**Material for this task**
- - -
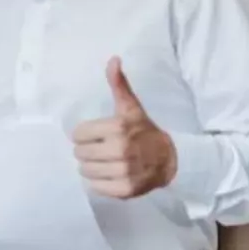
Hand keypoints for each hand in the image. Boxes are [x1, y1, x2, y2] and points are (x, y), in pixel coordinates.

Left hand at [72, 57, 177, 198]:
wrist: (170, 159)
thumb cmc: (145, 131)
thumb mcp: (131, 107)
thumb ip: (118, 84)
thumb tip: (113, 59)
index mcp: (118, 128)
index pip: (78, 134)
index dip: (84, 134)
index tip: (95, 135)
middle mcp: (120, 150)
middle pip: (80, 153)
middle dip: (86, 150)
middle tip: (100, 148)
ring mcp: (123, 172)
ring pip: (85, 171)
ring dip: (91, 167)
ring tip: (104, 161)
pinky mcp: (125, 190)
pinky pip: (96, 187)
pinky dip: (99, 182)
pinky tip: (109, 174)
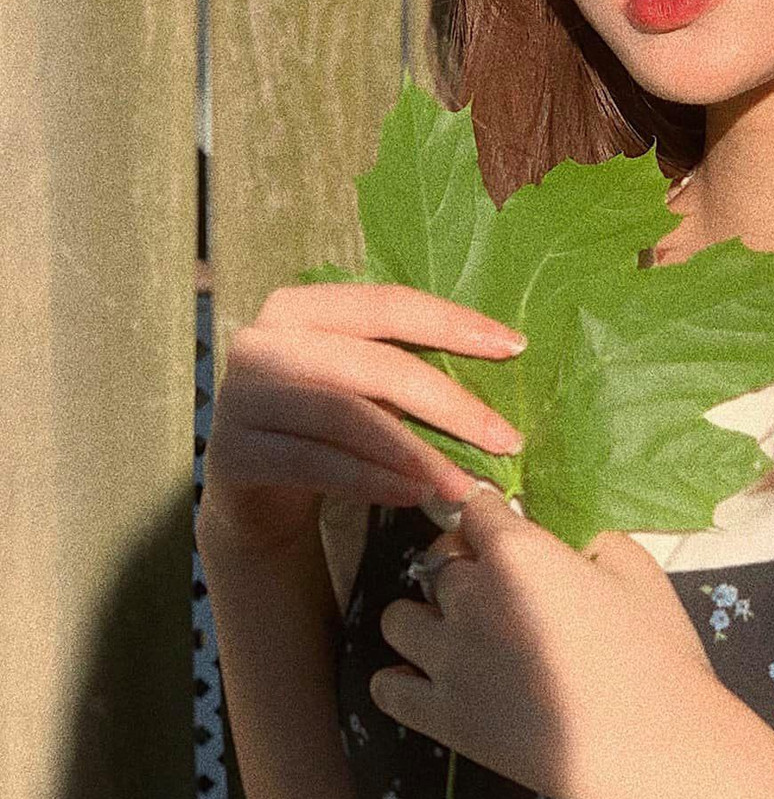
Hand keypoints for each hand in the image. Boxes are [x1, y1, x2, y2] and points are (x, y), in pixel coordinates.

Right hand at [198, 282, 527, 555]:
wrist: (255, 490)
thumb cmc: (326, 424)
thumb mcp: (361, 383)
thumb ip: (407, 363)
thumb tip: (502, 358)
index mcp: (300, 306)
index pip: (387, 304)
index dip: (453, 323)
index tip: (514, 348)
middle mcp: (263, 342)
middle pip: (374, 365)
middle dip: (448, 403)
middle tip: (504, 438)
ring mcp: (242, 398)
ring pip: (347, 418)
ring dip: (415, 452)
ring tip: (463, 481)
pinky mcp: (234, 453)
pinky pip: (318, 464)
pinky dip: (372, 480)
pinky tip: (414, 494)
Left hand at [369, 480, 730, 798]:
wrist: (658, 744)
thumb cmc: (656, 649)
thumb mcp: (631, 565)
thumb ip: (579, 534)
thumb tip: (548, 531)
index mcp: (516, 553)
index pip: (472, 507)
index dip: (488, 514)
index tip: (501, 526)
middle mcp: (470, 598)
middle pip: (437, 558)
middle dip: (465, 563)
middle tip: (502, 587)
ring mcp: (450, 661)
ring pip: (398, 618)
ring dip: (427, 615)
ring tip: (464, 631)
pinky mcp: (444, 718)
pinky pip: (387, 688)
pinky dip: (401, 677)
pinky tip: (434, 675)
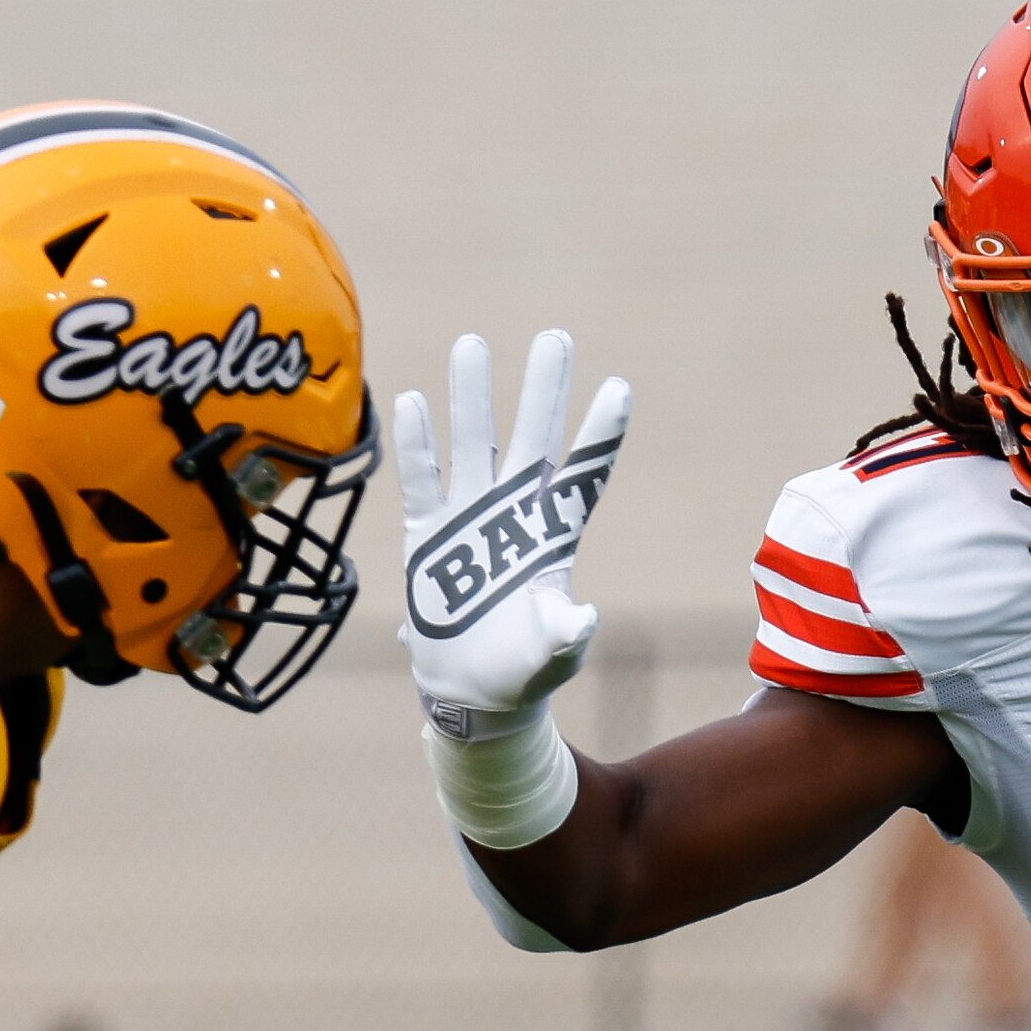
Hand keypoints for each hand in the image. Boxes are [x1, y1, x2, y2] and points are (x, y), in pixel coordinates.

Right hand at [395, 327, 630, 741]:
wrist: (470, 693)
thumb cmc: (521, 674)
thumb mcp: (549, 659)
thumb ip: (564, 638)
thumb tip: (584, 619)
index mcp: (553, 536)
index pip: (583, 474)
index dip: (600, 433)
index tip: (618, 388)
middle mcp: (513, 514)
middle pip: (533, 438)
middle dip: (543, 389)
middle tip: (555, 337)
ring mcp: (468, 518)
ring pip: (473, 443)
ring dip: (473, 395)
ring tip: (473, 343)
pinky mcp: (426, 534)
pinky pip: (420, 479)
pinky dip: (416, 444)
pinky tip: (411, 400)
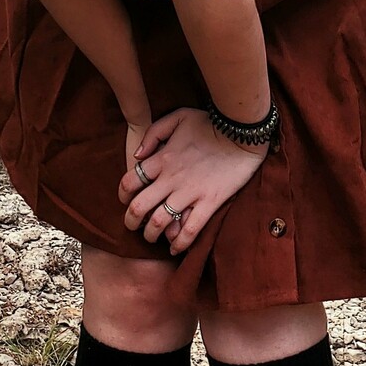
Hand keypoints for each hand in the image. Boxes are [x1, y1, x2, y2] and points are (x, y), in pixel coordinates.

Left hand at [118, 107, 269, 254]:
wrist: (243, 132)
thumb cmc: (210, 123)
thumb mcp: (178, 116)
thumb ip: (154, 133)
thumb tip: (136, 155)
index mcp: (161, 158)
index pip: (130, 182)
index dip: (123, 195)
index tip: (126, 201)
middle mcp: (171, 178)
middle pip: (139, 207)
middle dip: (131, 221)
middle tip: (133, 225)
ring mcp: (190, 192)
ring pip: (160, 223)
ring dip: (151, 235)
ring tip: (151, 238)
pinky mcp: (210, 202)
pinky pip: (191, 230)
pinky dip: (180, 243)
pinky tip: (175, 249)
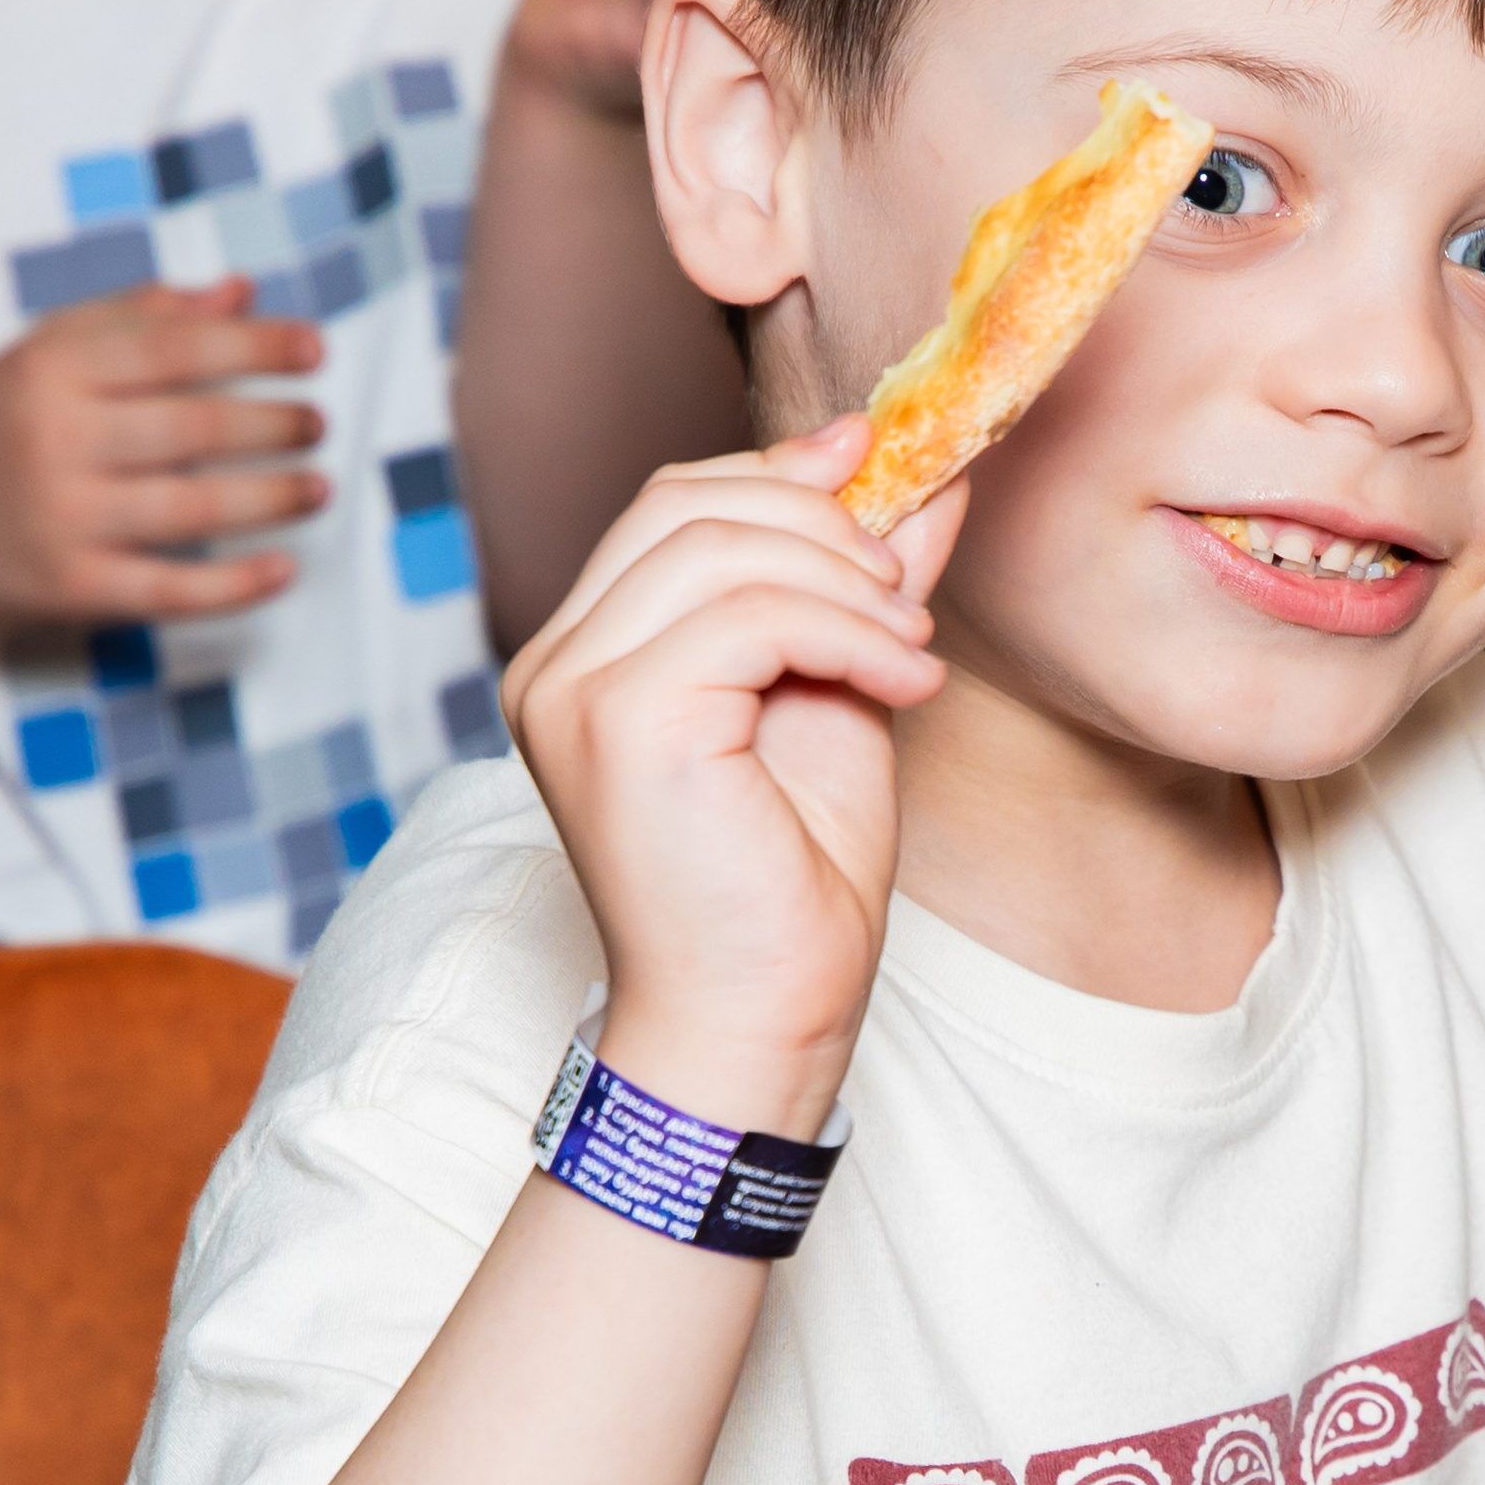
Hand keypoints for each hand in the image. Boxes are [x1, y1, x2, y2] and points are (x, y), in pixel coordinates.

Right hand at [0, 280, 327, 669]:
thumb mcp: (42, 355)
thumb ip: (140, 318)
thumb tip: (241, 292)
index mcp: (52, 371)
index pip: (178, 346)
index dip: (259, 346)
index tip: (315, 351)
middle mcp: (56, 440)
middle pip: (199, 425)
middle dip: (277, 424)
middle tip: (316, 423)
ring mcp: (65, 519)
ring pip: (197, 506)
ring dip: (274, 497)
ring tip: (318, 486)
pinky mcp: (73, 589)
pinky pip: (173, 590)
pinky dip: (238, 585)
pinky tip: (284, 568)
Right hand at [501, 417, 965, 1135]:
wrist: (759, 1025)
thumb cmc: (787, 894)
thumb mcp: (837, 701)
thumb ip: (859, 594)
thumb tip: (927, 482)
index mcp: (588, 659)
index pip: (668, 507)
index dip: (775, 473)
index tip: (873, 459)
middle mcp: (556, 665)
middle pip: (685, 505)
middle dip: (819, 519)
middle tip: (906, 585)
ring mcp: (575, 689)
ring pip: (722, 548)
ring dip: (847, 582)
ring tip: (912, 651)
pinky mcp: (624, 720)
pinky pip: (753, 614)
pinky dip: (851, 632)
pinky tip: (907, 683)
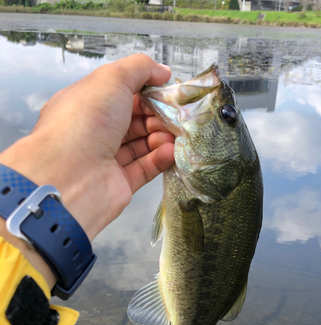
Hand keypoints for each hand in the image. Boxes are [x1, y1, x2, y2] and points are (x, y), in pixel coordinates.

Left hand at [0, 54, 174, 288]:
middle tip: (174, 115)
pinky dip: (159, 159)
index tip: (167, 91)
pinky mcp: (119, 184)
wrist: (71, 176)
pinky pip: (144, 169)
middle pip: (134, 121)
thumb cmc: (85, 121)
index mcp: (86, 105)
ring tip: (175, 134)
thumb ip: (140, 68)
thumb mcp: (112, 79)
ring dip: (161, 137)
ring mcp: (106, 159)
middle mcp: (94, 132)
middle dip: (157, 116)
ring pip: (141, 145)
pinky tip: (171, 151)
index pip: (120, 95)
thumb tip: (163, 71)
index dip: (145, 92)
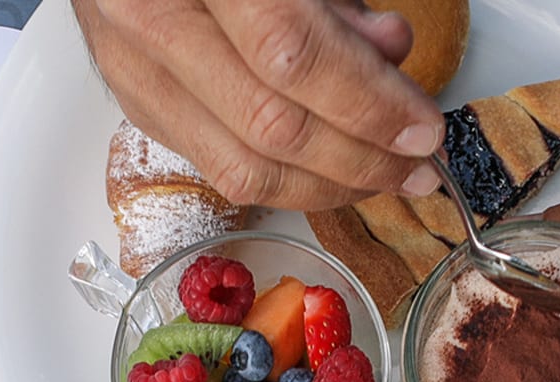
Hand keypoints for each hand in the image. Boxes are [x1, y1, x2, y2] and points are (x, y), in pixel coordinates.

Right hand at [71, 0, 445, 209]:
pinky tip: (333, 171)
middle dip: (360, 158)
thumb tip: (391, 51)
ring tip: (386, 175)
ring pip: (244, 169)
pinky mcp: (139, 108)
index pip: (289, 55)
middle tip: (417, 163)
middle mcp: (149, 22)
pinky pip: (223, 171)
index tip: (422, 128)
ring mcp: (136, 73)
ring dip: (330, 186)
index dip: (366, 102)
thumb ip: (333, 1)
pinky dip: (289, 181)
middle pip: (271, 126)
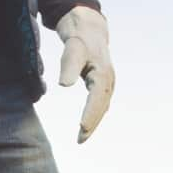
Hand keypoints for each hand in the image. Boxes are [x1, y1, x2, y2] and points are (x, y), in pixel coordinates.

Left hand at [56, 6, 114, 142]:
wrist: (89, 32)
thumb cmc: (79, 41)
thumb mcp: (71, 51)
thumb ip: (68, 66)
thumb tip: (64, 85)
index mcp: (102, 74)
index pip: (97, 99)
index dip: (90, 114)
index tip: (82, 128)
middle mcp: (108, 80)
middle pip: (101, 107)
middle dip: (92, 124)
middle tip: (80, 140)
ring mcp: (108, 83)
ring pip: (102, 108)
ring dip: (94, 123)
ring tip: (81, 138)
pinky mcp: (103, 85)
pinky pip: (100, 104)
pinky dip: (94, 116)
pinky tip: (86, 126)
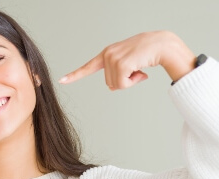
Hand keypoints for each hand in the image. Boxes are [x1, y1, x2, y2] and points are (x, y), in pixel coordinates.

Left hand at [59, 31, 195, 89]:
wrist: (163, 45)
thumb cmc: (147, 54)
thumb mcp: (128, 63)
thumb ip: (116, 73)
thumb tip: (111, 87)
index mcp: (107, 54)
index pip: (88, 67)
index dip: (75, 75)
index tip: (61, 80)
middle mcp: (107, 54)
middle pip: (109, 83)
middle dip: (124, 81)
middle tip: (136, 68)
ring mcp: (113, 58)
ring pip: (116, 85)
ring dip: (130, 81)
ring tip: (139, 67)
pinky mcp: (120, 64)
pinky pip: (123, 85)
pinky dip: (134, 82)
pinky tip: (142, 70)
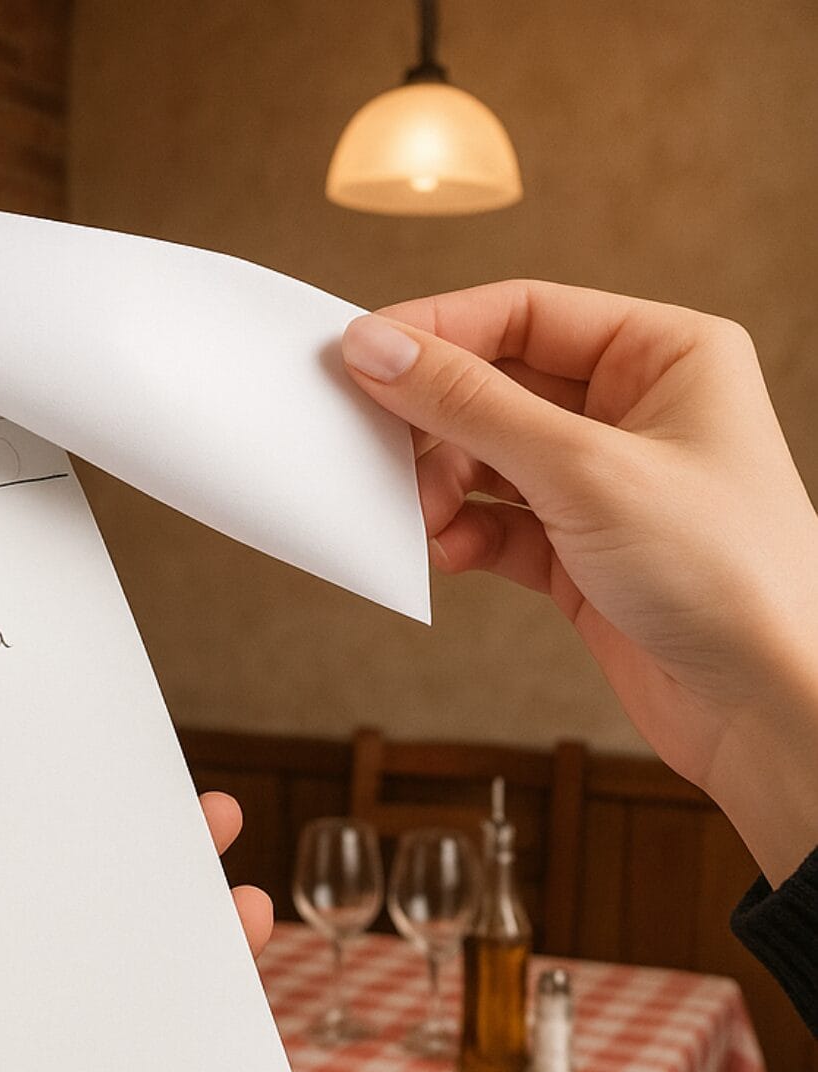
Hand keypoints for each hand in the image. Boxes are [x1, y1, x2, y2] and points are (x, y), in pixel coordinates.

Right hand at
- - -
**Requirement**
Within the material above, find the part that opens with the line containing "thumb mcp: (112, 79)" and closes with the line containing "index pip: (97, 99)", and reproduce it exactly without the pictures.

**Task output**
thumb mcp: (112, 79)
ring dip: (161, 137)
ring mcp: (106, 159)
middle mcp: (94, 132)
middle dip: (157, 116)
ring pip: (141, 145)
pinky tip: (171, 151)
index pip: (120, 95)
thumb tip: (163, 71)
index dip: (145, 92)
Hand keypoints for each hand in the image. Boxes are [x1, y1, x2, y2] and points are (x, y), in pixel coordinates.

Right hand at [71, 0, 445, 209]:
pinky tip: (333, 171)
middle dip: (360, 158)
thumb tip: (391, 51)
ring tip: (386, 175)
ring pip: (244, 169)
pinky mcp: (139, 108)
index pip: (289, 55)
middle tip: (417, 163)
middle mcp: (149, 22)
pinky pip: (223, 171)
index tip: (422, 128)
ring mcp: (136, 73)
ring dip: (330, 186)
index dip: (366, 102)
thumb ip: (333, 1)
pinky dip: (289, 181)
middle pip: (271, 126)
Hand keypoints for each hand in the image. Boxes are [x1, y1, x2, y2] and points are (x, y), in pixel coordinates.

Left hand at [56, 6, 114, 142]:
wrist: (89, 32)
thumb cmc: (79, 41)
thumb mcp: (71, 51)
thumb ip: (68, 66)
thumb tip: (64, 85)
index mcp: (102, 74)
index pip: (97, 99)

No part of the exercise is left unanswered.